- THE PROBLEM
Scan the lines below for "cystadenocarcinoma"; report the number of lines that contain it, and only that.

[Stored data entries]
┌──

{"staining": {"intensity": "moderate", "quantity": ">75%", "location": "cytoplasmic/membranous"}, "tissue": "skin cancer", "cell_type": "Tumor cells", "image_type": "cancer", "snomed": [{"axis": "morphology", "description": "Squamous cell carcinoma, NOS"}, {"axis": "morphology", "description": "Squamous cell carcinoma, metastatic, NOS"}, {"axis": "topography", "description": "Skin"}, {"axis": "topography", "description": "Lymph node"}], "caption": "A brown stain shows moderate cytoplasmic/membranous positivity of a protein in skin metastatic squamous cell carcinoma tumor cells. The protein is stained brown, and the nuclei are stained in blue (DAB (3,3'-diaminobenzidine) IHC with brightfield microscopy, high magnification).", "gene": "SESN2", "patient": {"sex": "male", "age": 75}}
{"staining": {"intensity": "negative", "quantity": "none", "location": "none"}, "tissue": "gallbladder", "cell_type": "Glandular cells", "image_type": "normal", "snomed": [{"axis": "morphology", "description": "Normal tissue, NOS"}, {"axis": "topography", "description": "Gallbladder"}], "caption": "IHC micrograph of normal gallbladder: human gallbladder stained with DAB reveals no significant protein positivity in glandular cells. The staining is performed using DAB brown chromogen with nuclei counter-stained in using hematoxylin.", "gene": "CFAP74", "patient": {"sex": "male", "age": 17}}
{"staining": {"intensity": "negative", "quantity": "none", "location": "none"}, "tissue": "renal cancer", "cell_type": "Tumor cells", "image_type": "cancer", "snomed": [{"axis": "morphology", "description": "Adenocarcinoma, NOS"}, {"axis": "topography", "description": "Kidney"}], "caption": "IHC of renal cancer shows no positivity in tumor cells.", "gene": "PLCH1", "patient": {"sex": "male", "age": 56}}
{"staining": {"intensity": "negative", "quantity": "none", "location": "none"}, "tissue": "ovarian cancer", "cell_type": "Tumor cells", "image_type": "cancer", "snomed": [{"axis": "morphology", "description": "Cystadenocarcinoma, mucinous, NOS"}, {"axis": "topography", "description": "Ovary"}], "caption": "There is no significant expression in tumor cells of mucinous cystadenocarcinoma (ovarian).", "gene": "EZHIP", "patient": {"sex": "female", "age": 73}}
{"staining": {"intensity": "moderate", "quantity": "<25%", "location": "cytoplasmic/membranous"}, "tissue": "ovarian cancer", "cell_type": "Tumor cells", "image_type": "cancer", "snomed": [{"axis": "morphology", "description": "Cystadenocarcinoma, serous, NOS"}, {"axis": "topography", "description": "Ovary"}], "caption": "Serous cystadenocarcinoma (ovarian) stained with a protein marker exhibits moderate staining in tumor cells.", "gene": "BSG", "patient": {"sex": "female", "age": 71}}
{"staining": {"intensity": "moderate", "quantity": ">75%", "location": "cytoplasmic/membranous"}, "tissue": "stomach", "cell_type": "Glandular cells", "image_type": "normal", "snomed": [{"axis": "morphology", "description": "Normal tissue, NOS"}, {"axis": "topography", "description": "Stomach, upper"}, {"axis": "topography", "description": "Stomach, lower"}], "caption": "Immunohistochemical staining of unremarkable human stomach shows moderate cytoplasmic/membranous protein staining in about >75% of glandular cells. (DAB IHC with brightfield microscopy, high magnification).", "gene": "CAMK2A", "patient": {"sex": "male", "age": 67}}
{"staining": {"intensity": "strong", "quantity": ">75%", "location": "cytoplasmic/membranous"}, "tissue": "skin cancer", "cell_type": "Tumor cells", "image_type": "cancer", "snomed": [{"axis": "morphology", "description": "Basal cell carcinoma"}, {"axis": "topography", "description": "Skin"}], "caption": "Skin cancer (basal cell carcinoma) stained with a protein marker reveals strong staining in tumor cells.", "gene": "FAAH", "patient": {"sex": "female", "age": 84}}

└──

- EXERCISE ANSWER
2